Nein, wenn es einen Gott gäbe, dann hätte seine Präsenz schon längst auch in den einfachsten Strukturen irgendwie erkennbar werden müssen - wenn er als "Schöpfer" überall seine Pfoten drin hat - so müsste es überall mehr als genug Fingerabdrücke von ihm geben - zumindest bei einer Gelegenheit hätte mal irgend etwas zutage treten müssen, das eine irgendwie geartete "Schöpfung", wie sie sich z.B. diese meschuggenen Kreationisten vorstellen, untermauern würde, auch nur ein einziges "erratisches Artefakt", das Urknall und Darwin fragwürdig erscheinen lässt - doch das ist nicht der Fall - sondern eine geradezu überwäligende Fülle von Gegenbeweisen, die die rein naturwissenschaftlichen Modelle untermauern.

Die Geschichten der Bibel sind wirklich nur Metaphern, aus denen im Laufe der Jahrtausende religiöse Dogmen gestrickt wurden, die den Verstand knebeln sollen - mehr hat es damit nicht auf sich.



geschrieben von: GISMO

Zitat:
Original von ArrogantNick
Gut - dann einmal anders: Was bitte, unterscheidet den Glauben an Gott, vom Glauben an Emotionen wie z. B. Liebe?


Der eine bezieht sich auf eine universelle Entität als Erschaffer absolut allens (außer sich selbst, Gott kann, anders als das Universum, ohne Erschaffer auskommen), der andere an einen Hormonrausch, der empirisch verifizierbar ist.

Zitat:
Wissenschaftliche Erkenntnisse widersprechen im Übrigen keineswegs dem Glauben an Gott.


Wie denn auch? Gott ist ja auch nie eine greifbare Existenz gewesen, weil er sich per Definition ständig außerhalb der uns bewussten und zugänglichen Grenzen bewegt. Der Typ ist doch 'ne Falle. :-/

Zitat:
Original von riomar
Ich finde schon, dass wissenschaftliche Erkenntnisse über Erde und Universum usw. dem Glauben an ein höheres Wesen oder eine höhere Macht widersprechen. Aber das ist nur meine Meinung. Diese höhere Macht, die überall, also auch in uns, sein soll, besteht in Gefühlen und Phantasie.

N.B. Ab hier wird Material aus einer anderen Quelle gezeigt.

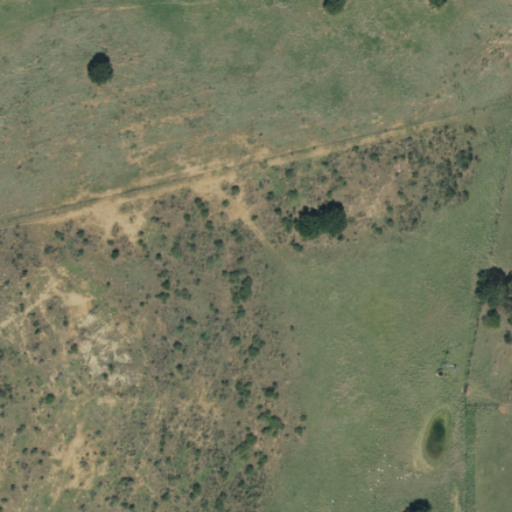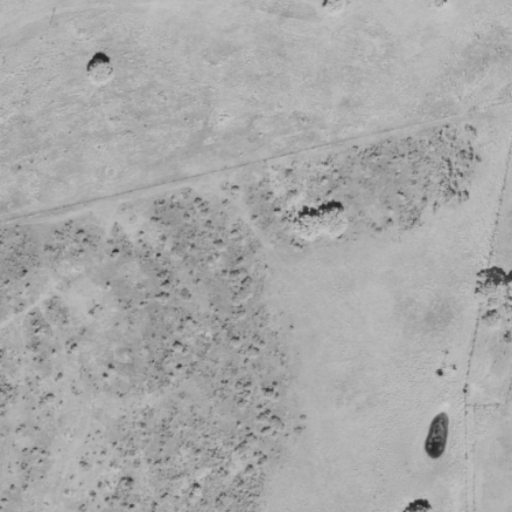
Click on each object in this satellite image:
power tower: (4, 309)
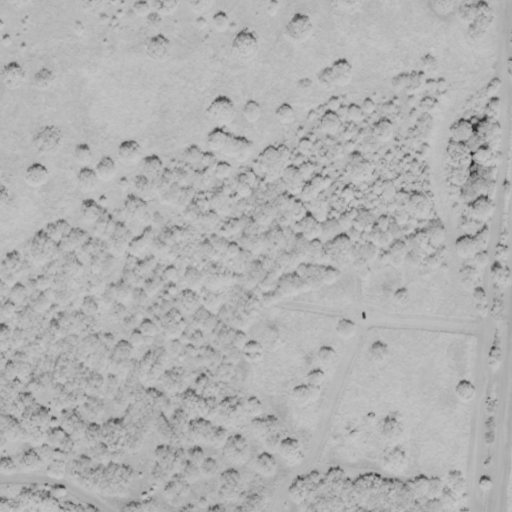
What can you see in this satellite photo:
road: (255, 478)
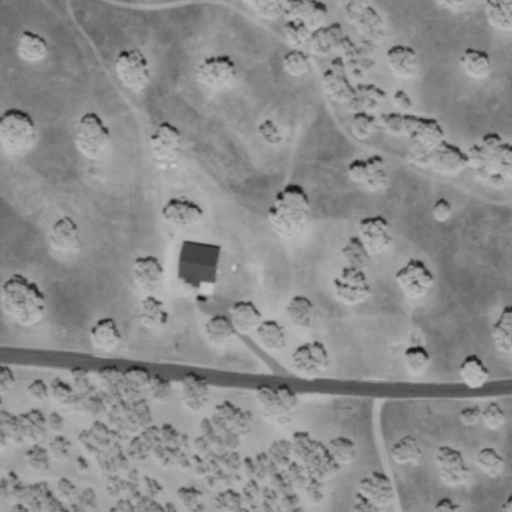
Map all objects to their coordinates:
building: (198, 263)
road: (255, 383)
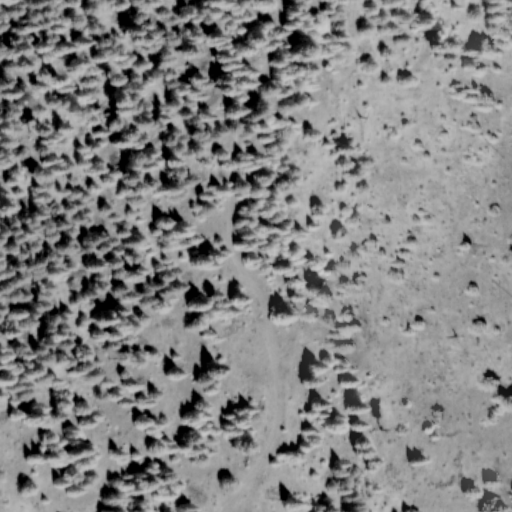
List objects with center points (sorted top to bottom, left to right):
road: (238, 256)
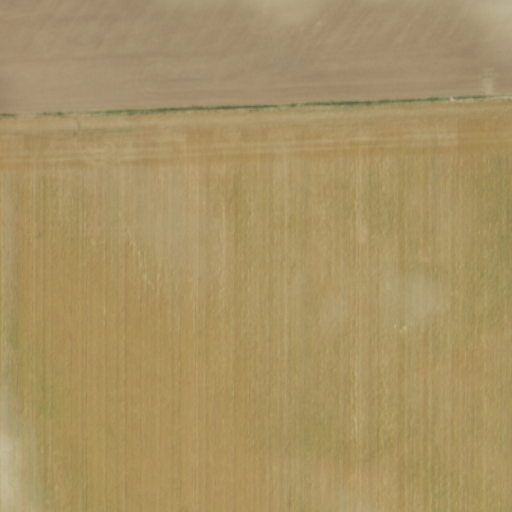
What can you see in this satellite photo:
crop: (245, 49)
road: (256, 104)
crop: (258, 310)
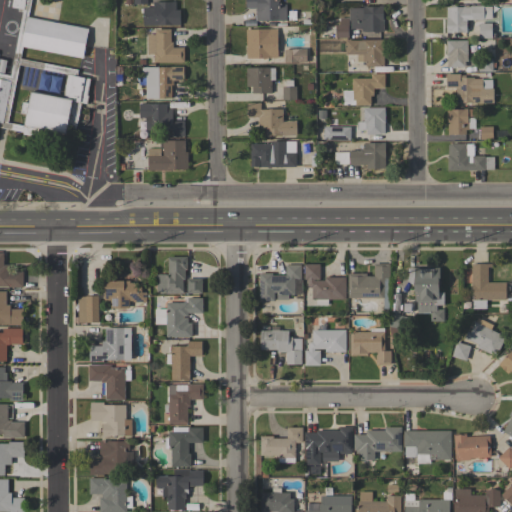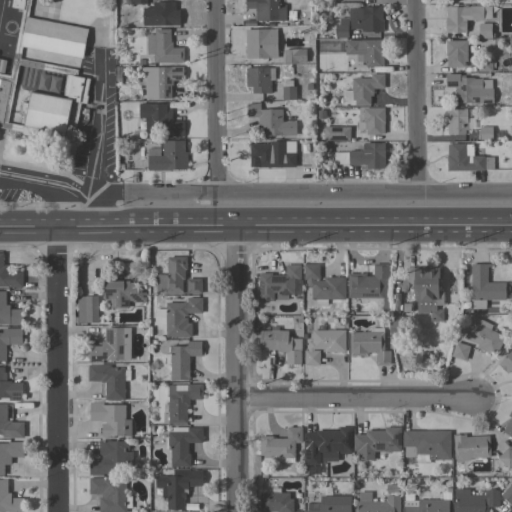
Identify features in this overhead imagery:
building: (140, 2)
building: (19, 4)
building: (266, 9)
building: (267, 9)
building: (160, 13)
building: (161, 14)
building: (464, 16)
building: (460, 17)
building: (365, 18)
building: (367, 18)
building: (483, 30)
building: (485, 30)
building: (341, 32)
building: (53, 37)
building: (260, 43)
building: (261, 43)
building: (162, 47)
building: (164, 47)
building: (365, 51)
building: (367, 51)
building: (454, 53)
building: (456, 53)
building: (293, 55)
building: (294, 55)
building: (485, 64)
building: (43, 78)
building: (260, 78)
building: (258, 79)
building: (159, 80)
building: (161, 80)
building: (467, 87)
building: (469, 89)
building: (361, 90)
building: (362, 90)
building: (288, 91)
road: (215, 96)
road: (417, 96)
building: (56, 106)
building: (160, 118)
building: (158, 119)
building: (271, 120)
building: (371, 120)
building: (373, 120)
building: (269, 121)
building: (455, 121)
building: (457, 121)
building: (335, 132)
building: (485, 132)
building: (336, 133)
road: (98, 136)
building: (323, 147)
building: (271, 154)
building: (273, 154)
building: (364, 155)
building: (166, 156)
building: (168, 156)
building: (363, 156)
building: (464, 158)
building: (466, 158)
road: (65, 185)
road: (317, 192)
road: (255, 229)
building: (9, 275)
building: (172, 276)
building: (171, 277)
building: (368, 283)
building: (370, 283)
building: (485, 283)
building: (279, 284)
building: (280, 284)
building: (484, 284)
building: (193, 285)
building: (194, 285)
building: (322, 285)
building: (323, 285)
building: (427, 291)
building: (121, 293)
building: (121, 293)
building: (427, 293)
building: (86, 308)
building: (87, 308)
building: (8, 312)
building: (9, 312)
building: (158, 316)
building: (177, 316)
building: (179, 317)
building: (397, 325)
building: (483, 336)
building: (8, 339)
building: (9, 339)
building: (477, 339)
building: (280, 344)
building: (280, 344)
building: (322, 344)
building: (324, 344)
building: (370, 344)
building: (111, 345)
building: (112, 345)
building: (368, 345)
building: (459, 350)
building: (182, 358)
building: (181, 359)
building: (506, 362)
building: (506, 362)
road: (55, 371)
road: (236, 371)
building: (108, 379)
building: (109, 379)
building: (9, 387)
building: (9, 387)
road: (355, 398)
building: (180, 401)
building: (181, 401)
building: (110, 418)
building: (110, 419)
building: (508, 424)
building: (9, 425)
building: (10, 425)
building: (507, 425)
building: (375, 442)
building: (377, 442)
building: (183, 443)
building: (427, 443)
building: (279, 444)
building: (325, 444)
building: (327, 444)
building: (182, 445)
building: (281, 445)
building: (426, 445)
building: (471, 446)
building: (470, 447)
building: (9, 452)
building: (9, 453)
building: (505, 457)
building: (506, 457)
building: (109, 458)
building: (111, 458)
building: (176, 486)
building: (177, 486)
building: (107, 493)
building: (110, 494)
building: (507, 494)
building: (507, 494)
building: (8, 499)
building: (9, 499)
building: (274, 501)
building: (276, 501)
building: (474, 501)
building: (476, 501)
building: (375, 503)
building: (377, 503)
building: (329, 504)
building: (424, 504)
building: (424, 505)
building: (332, 507)
building: (509, 507)
building: (510, 510)
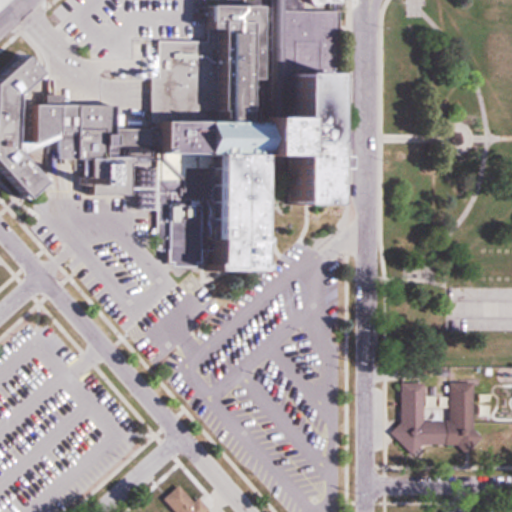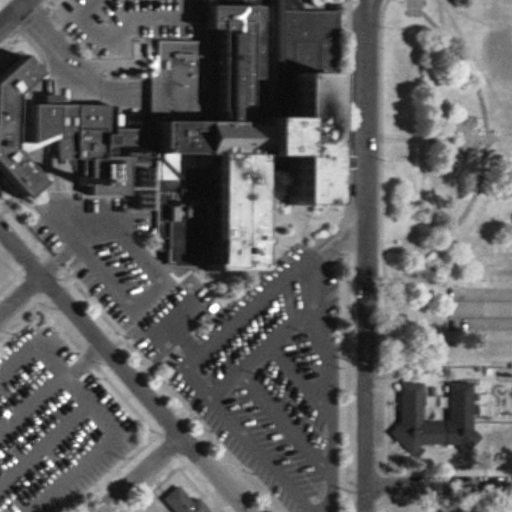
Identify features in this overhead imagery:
road: (368, 9)
road: (12, 12)
parking lot: (119, 26)
road: (120, 30)
building: (199, 116)
building: (203, 129)
road: (448, 140)
road: (487, 144)
park: (448, 172)
road: (86, 216)
road: (336, 232)
parking lot: (103, 256)
road: (57, 260)
road: (367, 265)
road: (20, 293)
road: (173, 329)
road: (253, 359)
road: (84, 362)
road: (124, 370)
parking lot: (261, 371)
road: (299, 381)
road: (30, 400)
building: (431, 417)
road: (92, 423)
road: (285, 424)
parking lot: (51, 425)
road: (44, 443)
road: (139, 474)
road: (285, 485)
road: (440, 486)
building: (179, 502)
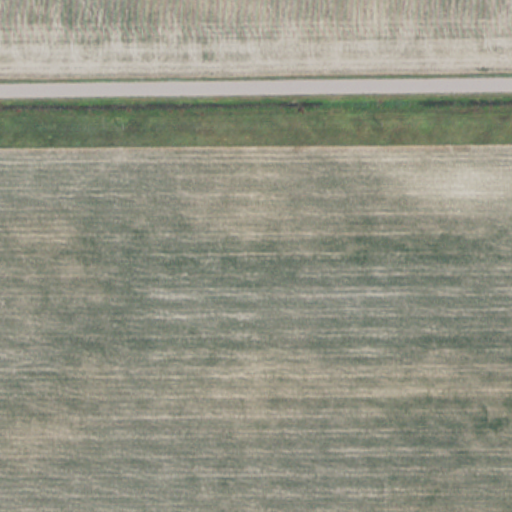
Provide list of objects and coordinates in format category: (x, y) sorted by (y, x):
road: (256, 87)
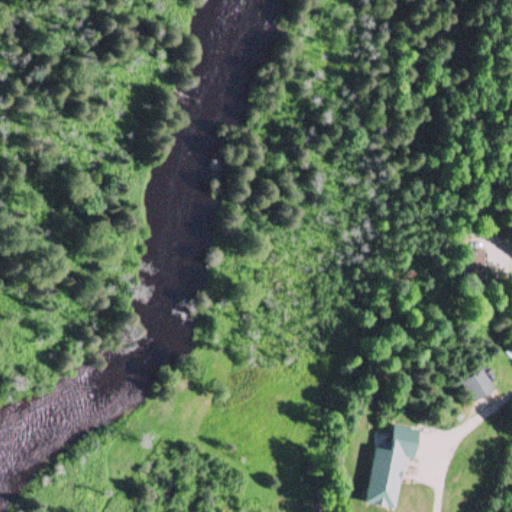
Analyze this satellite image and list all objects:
river: (173, 262)
building: (478, 387)
building: (388, 451)
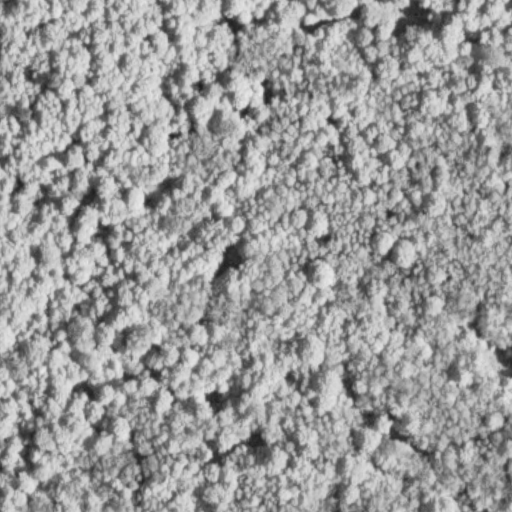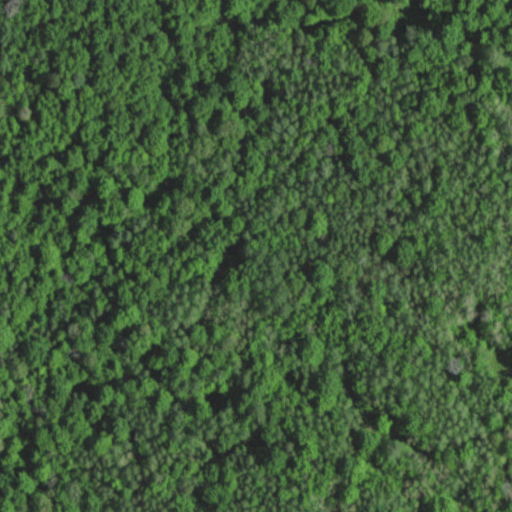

Ach, und wie willst du mit deinen bisherigen wissenschaftlichen Kenntnisstand zu 100% ausschließen, dass unser Universum möglicherweise kein vorübergehendes Experiment im Reagenzglas eines unethischen Wissenschaftlers ist? Wir sind uns immer nur der Dinge bewusst, die wir schon mal erlebt haben. Die Möglichkeit, unseren Horizont zu erweitern, ist nie mehr als das Glück eines Höhlenmensch, der das Feuer entdeckt, weil zufällig ein Blitz einen Baum in seiner Nähe ansteckt. Möglicherweise bist du einfach keiner von den Glücklichen.